Sven weet zeker dat hij zelf ook veel baat zou hebben gehad bij een ervaringsdeskundige: “Ik had me ‘begrepen’ gevoeld. Ik had in gesprek kunnen gaan en vragen: Wat heb jij toen gedaan? Het is best raar dat zoiets zo vanzelfsprekends eigenlijk pas een trend is van de laatste jaren. Met de tijd is bij mij het besef gegroeid dat ik iets met mijn ervaring wilde doen. Maar met ervaring, ben je nog geen ervaringsdeskundige. Je kunt wel wat hebben meegemaakt, maar hoe geef je dat handvatten en pas je dat toe? Je moet zelf je verleden kunnen loslaten.

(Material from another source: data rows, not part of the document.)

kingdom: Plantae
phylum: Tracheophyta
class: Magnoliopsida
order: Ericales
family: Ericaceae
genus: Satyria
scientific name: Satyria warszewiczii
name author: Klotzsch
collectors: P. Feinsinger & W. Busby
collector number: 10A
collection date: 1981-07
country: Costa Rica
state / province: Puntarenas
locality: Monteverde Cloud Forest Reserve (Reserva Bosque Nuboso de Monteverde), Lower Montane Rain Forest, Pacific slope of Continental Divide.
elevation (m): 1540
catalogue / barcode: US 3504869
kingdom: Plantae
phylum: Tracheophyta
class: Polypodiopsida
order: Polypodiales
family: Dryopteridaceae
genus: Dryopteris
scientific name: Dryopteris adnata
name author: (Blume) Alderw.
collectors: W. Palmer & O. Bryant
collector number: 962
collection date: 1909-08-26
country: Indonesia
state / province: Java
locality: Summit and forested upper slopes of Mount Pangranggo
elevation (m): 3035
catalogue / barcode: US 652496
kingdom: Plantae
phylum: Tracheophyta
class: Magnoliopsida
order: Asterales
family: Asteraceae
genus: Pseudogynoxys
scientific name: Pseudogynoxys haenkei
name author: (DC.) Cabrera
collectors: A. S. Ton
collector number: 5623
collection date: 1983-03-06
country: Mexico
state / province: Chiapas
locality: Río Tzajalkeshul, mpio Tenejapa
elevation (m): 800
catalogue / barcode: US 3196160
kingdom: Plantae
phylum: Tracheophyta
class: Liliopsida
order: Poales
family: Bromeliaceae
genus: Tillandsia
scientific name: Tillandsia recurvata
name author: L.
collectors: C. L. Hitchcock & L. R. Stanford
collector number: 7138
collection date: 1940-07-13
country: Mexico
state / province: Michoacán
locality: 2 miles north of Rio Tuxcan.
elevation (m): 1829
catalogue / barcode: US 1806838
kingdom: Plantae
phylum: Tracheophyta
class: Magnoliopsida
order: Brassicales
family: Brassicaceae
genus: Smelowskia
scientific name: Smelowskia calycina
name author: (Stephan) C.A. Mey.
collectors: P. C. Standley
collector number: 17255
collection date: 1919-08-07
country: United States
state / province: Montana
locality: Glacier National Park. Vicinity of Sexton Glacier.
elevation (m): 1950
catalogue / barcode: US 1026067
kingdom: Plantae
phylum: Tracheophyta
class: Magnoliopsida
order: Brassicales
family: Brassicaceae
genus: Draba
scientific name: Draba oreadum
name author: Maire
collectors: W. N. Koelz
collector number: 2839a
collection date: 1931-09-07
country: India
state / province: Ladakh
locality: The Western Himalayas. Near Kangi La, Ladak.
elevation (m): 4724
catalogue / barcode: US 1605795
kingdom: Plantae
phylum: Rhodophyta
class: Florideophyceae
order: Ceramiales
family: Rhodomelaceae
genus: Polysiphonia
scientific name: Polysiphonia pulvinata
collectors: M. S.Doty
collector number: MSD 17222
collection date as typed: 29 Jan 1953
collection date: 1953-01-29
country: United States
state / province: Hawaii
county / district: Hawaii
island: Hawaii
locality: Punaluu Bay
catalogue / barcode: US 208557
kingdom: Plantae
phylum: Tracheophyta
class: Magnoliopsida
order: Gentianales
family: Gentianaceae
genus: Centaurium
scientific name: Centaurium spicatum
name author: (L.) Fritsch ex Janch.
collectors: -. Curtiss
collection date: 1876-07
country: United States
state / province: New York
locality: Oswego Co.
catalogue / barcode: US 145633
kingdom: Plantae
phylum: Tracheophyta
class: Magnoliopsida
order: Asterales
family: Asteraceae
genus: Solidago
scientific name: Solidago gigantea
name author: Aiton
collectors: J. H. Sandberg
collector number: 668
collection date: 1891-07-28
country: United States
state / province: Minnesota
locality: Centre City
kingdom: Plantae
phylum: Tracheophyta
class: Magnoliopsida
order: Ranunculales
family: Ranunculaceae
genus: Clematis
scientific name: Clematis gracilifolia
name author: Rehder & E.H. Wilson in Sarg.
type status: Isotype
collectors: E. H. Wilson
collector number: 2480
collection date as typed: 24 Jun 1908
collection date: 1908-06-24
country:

En dat wat je hebt meegemaakt kunnen omzetten in kwaliteiten om anderen te helpen.”

 Zelfredzaamheid

“Ik wil als ervaringsdeskundige bij Trias niet de betweter uithangen of de plek van de professional innemen. Het gaat om de samenwerking. Hulpverlening kan heel mooi zijn, maar we moeten de krachten bundelen. Het enige wat ik moeilijk vind aan hulpverlening is wanneer ik zie dat een jongere opgeeft terwijl hij meer uit zichzelf kan halen. Dat iemand in een slachtofferrol schiet. Dan denk ik aan mezelf. Ik had een negatief zelfbeeld, was enorm onzeker. Daar heb ik zeven jaar aan gewerkt. Je kunt niet na vier maanden roepen: ik hou er mee op. Dan wil ik zeggen: ‘Je kunt nog zoveel meer. Maar je moet het zelf doen!’ Zelfredzaamheid is heel belangrijk. Juist voor het leven na de hulpverlening.”

Trias is aangesloten bij Jeugdzorg Nederland.